An hour short of midnight, Felix’s crew rowed the Grazia da San Pietro into the canal that approached the lazar house from the lagoon. My outer clothes, although worn thin, and bought cheap, looked finer than any I had ever worn, fit for a patrician’s son. Underneath were the gay-colored shirt and hard-woven woolen breeches favored by fishermen. After bathing with oil and soap until, he said, he smelled sweet as the Doge’s bride, Felix had similar garments next to his skin and a gondolier’s habit without. We left the ship in the shadow of a little-used bridge, climbed onto the bank, and at the next bridge hailed a vacant gondola. While I hung back in the gloom, Felix spoke the first lines of our play.
“My master will pay double for your boat,” he told the gondolier, “but only under specified conditions.”
“I’ll hear ’em and decide,” the fellow answered grumpily.
“He’s a young nobleman, as you can well suppose, and he’ll meet tonight a young wife of—let us say someone of a station equal to his own. He wishes me to conduct them for a matter of two hours while you take your ease in an inn. So to attract no attention, I have put off my master’s livery and donned the habit of a public gondolier, but it was one that I wore before I entered his service, and you need have no fear for your craft, for he’ll pay for every speck of paint I knock from her fat sides.”
Already Felix had exceeded his instructions. The matter was the same, but couched in livelier language. Indeed he imitated perfectly a high-spirited rascally servingman of a lecherous young lord. I was afraid that the show was too good for the boat owner to believe.

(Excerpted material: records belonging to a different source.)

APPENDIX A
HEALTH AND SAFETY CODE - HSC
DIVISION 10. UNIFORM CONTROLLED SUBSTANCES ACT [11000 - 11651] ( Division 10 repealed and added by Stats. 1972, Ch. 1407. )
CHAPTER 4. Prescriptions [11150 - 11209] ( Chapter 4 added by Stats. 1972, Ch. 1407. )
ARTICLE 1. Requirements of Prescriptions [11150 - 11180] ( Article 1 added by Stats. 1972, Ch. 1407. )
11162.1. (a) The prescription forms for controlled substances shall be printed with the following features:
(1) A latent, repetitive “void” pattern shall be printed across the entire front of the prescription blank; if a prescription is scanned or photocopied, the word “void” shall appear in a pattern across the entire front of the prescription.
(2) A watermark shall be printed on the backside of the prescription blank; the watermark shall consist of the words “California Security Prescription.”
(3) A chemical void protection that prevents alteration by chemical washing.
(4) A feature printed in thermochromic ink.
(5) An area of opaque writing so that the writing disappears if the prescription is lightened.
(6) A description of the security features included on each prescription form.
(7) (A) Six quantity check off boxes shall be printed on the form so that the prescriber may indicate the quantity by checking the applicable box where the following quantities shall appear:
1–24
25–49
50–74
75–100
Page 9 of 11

At least the man was no kill-joy. Like a true Venetian, he entered into the game.
“A young nobleman, say you! I’ve had an old nobleman, a member of the Council if you must know, board me unmasked with the wedded daughter of a princely house. Wild horses couldn’t drag from me what happened thereafter, but if I were one to gossip——”
He paused, as though in fair play.
“God knows an oyster is a public crier compared to you, and my master trusts you further than his own grandma,” Felix cried, rising to the occasion. “It’s his sensibilities, not his reputation, that demand the privacy. If you won’t respect them, say so, and I’ll look elsewhere.”
“I’m a man of sensibilities myself.”
I waited Felix’s reply with as much pleasant expectancy as the gondolier. Fishermen are famed both as delightful liars and as skilled at repartee.
“Then you’ll sympathize with my master? You know the sort that must break their bladders before they find ease in an open boat. He’ll turn his back on his best friend even in the wildwood, and as for sitting next to a lady in a public jakes, why, he’d sink through the boards. When he’s frolicking with a light-o’-love, the squeak of a mouse will unman him. So you can imagine that with arms laden with forbidden fruit and a stranger behind his table——”
“Say no more, my friend. Only pay me in advance, with an extra grosso to spend in entertainment while I wait, and leave my mother—for she bears me as tenderly as my dam once did—moored under San Paolo’s bridge.”